Cyber Incident Victim: Stockman Bank

On or around May 30th and May 31st of 2023, a data security incident impacted Stockman Bank, a financial services institution based at 1405 Grand Ave, Billings, Montana. The breach was not discovered by the bank until August 4th, 2023, indicating a period of approximately two months between the initial compromise and its detection. The nature of the event was identified as a third-party breach, meaning the compromise did not occur within Stockman Bank's own internal systems but rather within the infrastructure of an external partner or service provider. The specific third party involved was not named in the breach notification.

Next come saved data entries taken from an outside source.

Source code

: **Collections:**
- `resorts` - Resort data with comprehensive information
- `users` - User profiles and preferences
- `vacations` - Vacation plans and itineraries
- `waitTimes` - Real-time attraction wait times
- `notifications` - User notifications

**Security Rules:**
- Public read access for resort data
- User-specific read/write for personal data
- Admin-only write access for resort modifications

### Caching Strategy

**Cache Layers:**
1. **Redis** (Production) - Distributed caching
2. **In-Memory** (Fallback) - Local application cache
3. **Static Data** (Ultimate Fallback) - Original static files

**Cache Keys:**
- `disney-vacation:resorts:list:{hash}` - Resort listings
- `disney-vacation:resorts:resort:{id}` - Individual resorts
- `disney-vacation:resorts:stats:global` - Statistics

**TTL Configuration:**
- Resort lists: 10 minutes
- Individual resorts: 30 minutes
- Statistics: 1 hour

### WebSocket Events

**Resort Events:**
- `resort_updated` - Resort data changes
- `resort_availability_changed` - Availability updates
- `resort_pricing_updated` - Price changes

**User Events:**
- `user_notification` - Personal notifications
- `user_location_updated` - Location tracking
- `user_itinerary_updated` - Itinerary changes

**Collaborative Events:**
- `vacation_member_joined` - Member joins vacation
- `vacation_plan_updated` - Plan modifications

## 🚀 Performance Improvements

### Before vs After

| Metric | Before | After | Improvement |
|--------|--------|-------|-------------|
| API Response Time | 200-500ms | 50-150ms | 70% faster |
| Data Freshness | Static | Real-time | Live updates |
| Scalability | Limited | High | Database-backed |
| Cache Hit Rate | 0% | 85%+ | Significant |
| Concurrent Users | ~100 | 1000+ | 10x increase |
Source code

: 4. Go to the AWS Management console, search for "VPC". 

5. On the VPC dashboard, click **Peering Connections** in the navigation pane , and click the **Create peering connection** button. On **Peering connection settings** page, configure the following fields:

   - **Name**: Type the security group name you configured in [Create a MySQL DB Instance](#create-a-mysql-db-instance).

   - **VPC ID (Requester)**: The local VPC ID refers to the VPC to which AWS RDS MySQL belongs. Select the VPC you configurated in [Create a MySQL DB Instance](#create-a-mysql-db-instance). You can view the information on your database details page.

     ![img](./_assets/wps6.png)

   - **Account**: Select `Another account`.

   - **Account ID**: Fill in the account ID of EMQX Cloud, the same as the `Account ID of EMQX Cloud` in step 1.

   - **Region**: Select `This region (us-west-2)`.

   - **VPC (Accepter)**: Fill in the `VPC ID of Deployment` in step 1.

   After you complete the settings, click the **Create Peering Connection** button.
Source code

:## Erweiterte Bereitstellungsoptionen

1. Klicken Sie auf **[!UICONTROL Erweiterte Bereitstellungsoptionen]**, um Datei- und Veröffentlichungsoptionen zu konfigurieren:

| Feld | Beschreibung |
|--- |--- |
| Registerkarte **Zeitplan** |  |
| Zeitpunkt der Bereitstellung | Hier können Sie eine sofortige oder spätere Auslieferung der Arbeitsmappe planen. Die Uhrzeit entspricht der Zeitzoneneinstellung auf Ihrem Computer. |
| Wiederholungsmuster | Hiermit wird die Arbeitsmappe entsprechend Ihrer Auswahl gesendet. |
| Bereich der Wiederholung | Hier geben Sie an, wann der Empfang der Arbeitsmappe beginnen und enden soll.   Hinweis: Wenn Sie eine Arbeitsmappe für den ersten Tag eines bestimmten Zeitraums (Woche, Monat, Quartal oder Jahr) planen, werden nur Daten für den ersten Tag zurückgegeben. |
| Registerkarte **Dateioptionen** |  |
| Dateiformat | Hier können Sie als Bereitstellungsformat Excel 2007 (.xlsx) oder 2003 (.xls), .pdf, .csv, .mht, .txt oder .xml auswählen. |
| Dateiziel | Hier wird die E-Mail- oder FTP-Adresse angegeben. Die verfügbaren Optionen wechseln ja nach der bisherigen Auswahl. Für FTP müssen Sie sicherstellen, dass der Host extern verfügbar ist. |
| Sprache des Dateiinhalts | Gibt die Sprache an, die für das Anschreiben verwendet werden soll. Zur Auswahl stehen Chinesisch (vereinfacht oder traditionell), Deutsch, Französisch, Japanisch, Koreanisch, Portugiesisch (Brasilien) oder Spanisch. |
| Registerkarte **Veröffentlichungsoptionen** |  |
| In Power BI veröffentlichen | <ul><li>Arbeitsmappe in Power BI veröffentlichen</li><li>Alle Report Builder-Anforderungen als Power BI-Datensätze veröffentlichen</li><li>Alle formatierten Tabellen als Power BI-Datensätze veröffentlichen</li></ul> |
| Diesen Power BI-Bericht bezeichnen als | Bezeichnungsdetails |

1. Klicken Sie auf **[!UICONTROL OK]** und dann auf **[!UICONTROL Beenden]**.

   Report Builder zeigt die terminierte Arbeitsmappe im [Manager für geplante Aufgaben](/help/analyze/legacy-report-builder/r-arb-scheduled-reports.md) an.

The unauthorized actor or actors involved in this incident successfully acquired sensitive personal information. The information accessed was of a highly sensitive nature, consisting of the names or other personal identifiers of affected individuals in combination with their Social Security Numbers. This specific type of data combination is particularly valuable for malicious purposes, such as identity theft and financial fraud, due to its use in verifying an individual's identity for credit applications and other sensitive transactions.

The total number of individuals affected by this breach was 5,115. This figure includes individuals from across the United States. Of that total, four were identified as residents of the state of Maine. Because the number of affected Maine residents was well below the 1,000-person threshold that triggers a requirement to notify consumer reporting agencies, such a notification was not made in this instance. The breach notification was submitted to the Maine Attorney General's office by outside counsel representing Stockman Bank, specifically Marcus McCutcheon of the law firm Baker & Hostetler, LLP.

Following the discovery of the incident on August 4th, Stockman Bank initiated its response protocol. The primary response action was to provide notification to all affected individuals. This notification was carried out in written form, with the letters being dispatched to the 5,115 victims on August 7th, 2023. This swift three-day period between discovery and notification suggests a pre-planned incident response procedure was activated. The notification letters included a detailed explanation of the incident and the types of personal information that had been exposed.

In addition to informing individuals of the breach, Stockman Bank also took steps to provide protective measures to help mitigate the potential harm caused by the exposure of Social Security Numbers. The bank offered affected persons complimentary identity theft protection services. These services were provided by the firm Kroll, a well-known provider of risk and financial advisory solutions. The offered services were comprehensive, including credit monitoring to alert individuals to new lines of credit opened in their name, fraud consultation to provide expert guidance should any suspicious activity occur, and identity theft restoration services to assist victims in recovering their identities and repairing their credit should they fall victim to fraud. This protection was offered for a duration of one year from the date of the notification.

The submission of the breach notification to the Maine Attorney General's office included a copy of the sample letter that was sent to the four affected Maine residents, providing transparency into the communication process. The incident, occurring in late May but discovered in early August, highlights the challenges organizations face in detecting compromises, especially those stemming from third-party vendors where visibility into system activity may be limited. The compromise of Social Security Numbers represents a significant risk to the affected individuals, necessitating the offering of robust protective services to help safeguard their financial identities. The response was characterized by a formal notification process managed through legal counsel and the provision of a standardized set of mitigation services to all victims.